**Source texts of formatted documents:**
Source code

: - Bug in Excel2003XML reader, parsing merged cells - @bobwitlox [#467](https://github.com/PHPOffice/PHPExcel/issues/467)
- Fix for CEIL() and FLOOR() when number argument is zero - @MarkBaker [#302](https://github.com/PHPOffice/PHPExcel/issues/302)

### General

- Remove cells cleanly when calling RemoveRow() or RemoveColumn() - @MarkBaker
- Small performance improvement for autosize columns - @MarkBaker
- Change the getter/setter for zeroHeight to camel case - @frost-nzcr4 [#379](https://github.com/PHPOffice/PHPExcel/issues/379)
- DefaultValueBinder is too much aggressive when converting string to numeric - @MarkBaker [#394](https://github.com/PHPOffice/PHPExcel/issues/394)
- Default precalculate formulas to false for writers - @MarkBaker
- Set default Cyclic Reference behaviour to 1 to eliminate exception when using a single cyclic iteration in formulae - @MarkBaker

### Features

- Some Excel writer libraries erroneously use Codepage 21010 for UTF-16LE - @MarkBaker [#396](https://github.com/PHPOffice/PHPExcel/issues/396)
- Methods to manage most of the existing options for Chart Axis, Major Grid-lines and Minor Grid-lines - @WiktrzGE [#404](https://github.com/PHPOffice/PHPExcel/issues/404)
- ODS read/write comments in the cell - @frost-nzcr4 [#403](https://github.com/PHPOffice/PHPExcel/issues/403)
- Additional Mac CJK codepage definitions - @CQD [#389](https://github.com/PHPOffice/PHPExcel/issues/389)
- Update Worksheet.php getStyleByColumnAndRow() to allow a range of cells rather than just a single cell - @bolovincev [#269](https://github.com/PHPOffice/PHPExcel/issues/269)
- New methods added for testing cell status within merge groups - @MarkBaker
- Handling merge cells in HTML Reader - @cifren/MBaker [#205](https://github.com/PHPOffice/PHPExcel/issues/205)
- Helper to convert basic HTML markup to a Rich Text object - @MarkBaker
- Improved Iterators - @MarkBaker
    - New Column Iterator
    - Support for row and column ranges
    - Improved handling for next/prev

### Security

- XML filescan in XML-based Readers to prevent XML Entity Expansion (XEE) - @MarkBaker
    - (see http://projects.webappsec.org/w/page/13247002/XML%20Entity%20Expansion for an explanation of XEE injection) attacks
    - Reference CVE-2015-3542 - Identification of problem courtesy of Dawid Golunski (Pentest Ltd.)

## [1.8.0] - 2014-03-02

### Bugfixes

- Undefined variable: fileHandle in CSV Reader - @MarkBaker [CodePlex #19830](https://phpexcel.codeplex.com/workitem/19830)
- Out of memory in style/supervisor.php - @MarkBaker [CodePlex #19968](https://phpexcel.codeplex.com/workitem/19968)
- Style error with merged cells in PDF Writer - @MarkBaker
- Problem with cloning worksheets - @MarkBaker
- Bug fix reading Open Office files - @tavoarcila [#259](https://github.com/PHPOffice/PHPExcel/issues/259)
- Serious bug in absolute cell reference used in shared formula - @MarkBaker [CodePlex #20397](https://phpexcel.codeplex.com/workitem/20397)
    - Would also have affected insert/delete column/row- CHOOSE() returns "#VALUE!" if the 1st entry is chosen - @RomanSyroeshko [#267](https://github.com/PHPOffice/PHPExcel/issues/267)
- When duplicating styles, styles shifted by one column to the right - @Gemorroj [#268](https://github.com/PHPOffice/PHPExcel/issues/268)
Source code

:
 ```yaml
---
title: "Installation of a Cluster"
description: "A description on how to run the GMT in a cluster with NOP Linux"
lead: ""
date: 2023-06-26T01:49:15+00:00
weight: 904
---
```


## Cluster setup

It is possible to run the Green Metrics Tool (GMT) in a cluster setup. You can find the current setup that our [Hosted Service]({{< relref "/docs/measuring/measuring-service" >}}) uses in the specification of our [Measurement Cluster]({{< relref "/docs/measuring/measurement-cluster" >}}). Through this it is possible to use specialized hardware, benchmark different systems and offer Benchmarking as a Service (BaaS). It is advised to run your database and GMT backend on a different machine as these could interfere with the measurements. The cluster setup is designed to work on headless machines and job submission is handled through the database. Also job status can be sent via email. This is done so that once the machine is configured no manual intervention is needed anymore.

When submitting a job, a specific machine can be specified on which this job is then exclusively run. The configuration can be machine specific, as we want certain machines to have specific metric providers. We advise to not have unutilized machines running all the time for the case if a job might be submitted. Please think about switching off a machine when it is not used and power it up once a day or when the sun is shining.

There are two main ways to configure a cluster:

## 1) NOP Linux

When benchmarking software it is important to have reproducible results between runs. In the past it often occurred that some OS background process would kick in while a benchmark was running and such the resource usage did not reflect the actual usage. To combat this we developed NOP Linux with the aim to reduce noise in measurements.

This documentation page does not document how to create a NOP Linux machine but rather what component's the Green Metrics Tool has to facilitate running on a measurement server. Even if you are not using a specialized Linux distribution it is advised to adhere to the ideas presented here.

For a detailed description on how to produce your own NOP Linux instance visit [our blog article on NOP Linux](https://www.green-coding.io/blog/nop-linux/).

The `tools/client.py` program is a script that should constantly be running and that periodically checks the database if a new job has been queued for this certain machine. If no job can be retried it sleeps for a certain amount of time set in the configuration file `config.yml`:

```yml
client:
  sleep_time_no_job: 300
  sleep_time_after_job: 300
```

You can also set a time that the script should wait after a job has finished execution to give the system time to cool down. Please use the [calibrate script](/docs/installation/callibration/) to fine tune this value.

**Task statement:**
Check every line above for the string "description" and copy those that have it.

**Result of this task:**
description: "A description on how to run the GMT in a cluster with NOP Linux"
For a detailed description on how to produce your own NOP Linux instance visit [our blog article on NOP Linux](https://www.green-coding.io/blog/nop-linux/).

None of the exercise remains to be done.